-- Document passage --
▼▼▼

Major Plumbing Problems

randi rentzRegular LBBC guest blogger Randi Rentz is back! Today she’s tackling a topic we as a society consider rather taboo but while going through her treatment she found it became quite necessary to address the issue with her oncologist…

What ever happened to the old saying “in by 9, out by 5”? For me, after my cancer surgery and treatment it was “in at 9 out IN out IN out IN by 5” if I was lucky. There is nothing – absolutely nothing like being constipated after surgical procedures and treatment. Not only did I experience being “stopped-up” … as in non-functioning, total shut down, zippo, but one of the unpleasant side effects of my Taxotere treatment was colitis, an inflammatory process in the bowels resulting in diarrhea-diarrhea-diarrhea. Oy vey is mere. My plumbing problems were ever wretched.

This is going to sound nuts, but I was consumed with pain from constipation and poop (the runny kind) during my time in the “Pink Bubble.” Gross, I know. No doubt about it. If you can’t take it, I understand. Tear out a picture of a beach scene from a magazine and stare at it to clear your mind before you proceed. Feel better? Yeah, me too!

One time, I was running (actually crawling) to a doctor’s appointment to downtown Philadelphia and experienced quite a “drainage” issue. I literally was on an obstacle course looking for washrooms, powder rooms, toilets, restrooms, sale de bains, bathrooms and laboratories prior to my appointment. Now, I am proud to say, I can find almost any bathroom downtown in a snap after my drainage system hurdle. Sorry, I digress.

Anyhoo, I was amazed at how UNselective I became when I really had to go. I didn’t care where I did my business; all I needed was a good flush! Strangers in the city were so nice to me. I guess they could see the panic on my face and sweat on my brow as they condensed their directions of how to get to the closest restroom. Seriously. Also, I admit that I did play the cancer card, too. I suspected they could tell I was a cancer patient with the scarf on my head. Besides, who has time to listen to lengthy directions when “Mother Nature” is calling?  She cast a spell of hurricanes in my stomach at a level 5 status.

Throughout all this, I learned that it was very important to stay hydrated to combat the diarrhea. I thought I was doing a good job of keeping fluids in my system, but my bowels had other plans. My oncologist had me drinking Gatorade, in an attempt to replenish some of the lost electrolytes. Easy, right? Not for me. I had a difficult time acquiring a taste for any of the flavors because everything tasted like metal. Yuck! I went with the fruit punch flavor because my taste buds tolerated it. It did give me a semblance of function, along with my diet of bananas, toast, rice and applesauce. HOWEVER, after consulting with my oncologist, and after many plumbing episodes, I was made to sit hooked up to an IV machine receiving 1000 ml of 0.9% Sodium Chloride. That was his way to counterbalance the dehydration that accrued from many days of bathroom pursuits.

▲▲▲

-- Exercise instructions --
1. Decide whether each statement below agrees with the blog post on bowel troubles during cancer treatment. For each, answer yes or no and quote the words of the post that settle it.
(a) The writer's oncologist prescribed Gatorade to restore lost electrolytes.
(b) The writer settled on the lemon-lime flavor of Gatorade.
(c) The IV delivered 500 ml of sodium chloride solution.
2. Rewrite the part of the blog post on bowel troubles starting at "What ever happened" and ending at "were ever wretched.", substituting "enterocolitis" for "colitis".

-- Material provided --

▼▼▼

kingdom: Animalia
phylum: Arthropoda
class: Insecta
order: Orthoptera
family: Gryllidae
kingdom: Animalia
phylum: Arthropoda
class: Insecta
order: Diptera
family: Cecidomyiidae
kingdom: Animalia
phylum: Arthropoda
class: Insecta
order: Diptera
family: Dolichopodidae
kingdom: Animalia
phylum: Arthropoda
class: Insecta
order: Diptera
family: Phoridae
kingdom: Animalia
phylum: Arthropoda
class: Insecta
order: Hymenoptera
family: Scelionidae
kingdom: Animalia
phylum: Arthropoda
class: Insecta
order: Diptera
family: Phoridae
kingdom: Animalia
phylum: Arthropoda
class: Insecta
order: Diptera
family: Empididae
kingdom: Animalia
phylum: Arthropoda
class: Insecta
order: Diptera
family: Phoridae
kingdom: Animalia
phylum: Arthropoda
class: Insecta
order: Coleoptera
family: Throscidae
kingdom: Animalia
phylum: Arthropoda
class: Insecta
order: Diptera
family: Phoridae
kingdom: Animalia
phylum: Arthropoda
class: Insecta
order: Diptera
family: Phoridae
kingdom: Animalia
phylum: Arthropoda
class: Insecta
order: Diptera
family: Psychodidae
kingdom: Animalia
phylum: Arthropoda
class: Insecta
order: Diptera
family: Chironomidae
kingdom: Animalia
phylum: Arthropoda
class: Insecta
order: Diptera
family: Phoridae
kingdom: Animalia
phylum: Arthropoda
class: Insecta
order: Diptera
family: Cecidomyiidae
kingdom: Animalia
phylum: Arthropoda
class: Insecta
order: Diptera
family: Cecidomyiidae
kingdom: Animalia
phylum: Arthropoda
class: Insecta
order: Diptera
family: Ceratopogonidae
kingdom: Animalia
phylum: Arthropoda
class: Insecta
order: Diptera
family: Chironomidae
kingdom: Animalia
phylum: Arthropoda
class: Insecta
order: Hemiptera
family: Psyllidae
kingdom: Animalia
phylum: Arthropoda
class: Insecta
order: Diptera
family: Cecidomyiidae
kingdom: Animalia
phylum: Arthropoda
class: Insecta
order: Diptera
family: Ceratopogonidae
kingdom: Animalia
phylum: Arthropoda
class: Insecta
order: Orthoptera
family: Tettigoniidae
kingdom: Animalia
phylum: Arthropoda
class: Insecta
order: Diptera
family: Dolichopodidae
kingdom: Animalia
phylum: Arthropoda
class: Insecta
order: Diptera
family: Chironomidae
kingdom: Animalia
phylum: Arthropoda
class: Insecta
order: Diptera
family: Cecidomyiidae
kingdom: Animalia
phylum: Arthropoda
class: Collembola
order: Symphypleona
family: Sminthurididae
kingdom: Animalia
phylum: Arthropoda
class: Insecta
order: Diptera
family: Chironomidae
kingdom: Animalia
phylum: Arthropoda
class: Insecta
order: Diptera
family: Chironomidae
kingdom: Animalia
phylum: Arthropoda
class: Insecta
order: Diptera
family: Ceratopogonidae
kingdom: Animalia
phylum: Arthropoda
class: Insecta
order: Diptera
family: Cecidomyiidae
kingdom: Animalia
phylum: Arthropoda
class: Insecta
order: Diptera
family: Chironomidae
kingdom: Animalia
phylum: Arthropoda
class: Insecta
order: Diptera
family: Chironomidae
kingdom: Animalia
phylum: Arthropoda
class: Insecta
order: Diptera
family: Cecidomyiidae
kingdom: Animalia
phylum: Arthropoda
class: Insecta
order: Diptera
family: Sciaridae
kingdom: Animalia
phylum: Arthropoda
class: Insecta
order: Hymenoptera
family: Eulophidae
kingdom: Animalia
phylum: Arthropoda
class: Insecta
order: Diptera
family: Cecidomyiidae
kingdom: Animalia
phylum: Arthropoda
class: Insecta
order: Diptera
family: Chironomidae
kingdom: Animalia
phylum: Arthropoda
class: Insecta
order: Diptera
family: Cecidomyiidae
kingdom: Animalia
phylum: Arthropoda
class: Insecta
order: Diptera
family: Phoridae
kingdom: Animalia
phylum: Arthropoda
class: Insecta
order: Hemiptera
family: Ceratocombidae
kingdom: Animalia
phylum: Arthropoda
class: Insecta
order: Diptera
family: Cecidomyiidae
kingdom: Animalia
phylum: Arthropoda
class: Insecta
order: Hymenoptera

▲▲▲

-- Responses by item number --
1.
(a) Yes: "My oncologist had me drinking Gatorade, in an attempt to replenish some of the lost electrolytes."
(b) No: "I went with the fruit punch flavor because my taste buds tolerated it."
(c) No: "receiving 1000 ml of 0.9% Sodium Chloride."

2.
What ever happened to the old saying “in by 9, out by 5”? For me, after my cancer surgery and treatment it was “in at 9 out IN out IN out IN by 5” if I was lucky. There is nothing – absolutely nothing like being constipated after surgical procedures and treatment. Not only did I experience being “stopped-up” … as in non-functioning, total shut down, zippo, but one of the unpleasant side effects of my Taxotere treatment was enterocolitis, an inflammatory process in the bowels resulting in diarrhea-diarrhea-diarrhea. Oy vey is mere. My plumbing problems were ever wretched.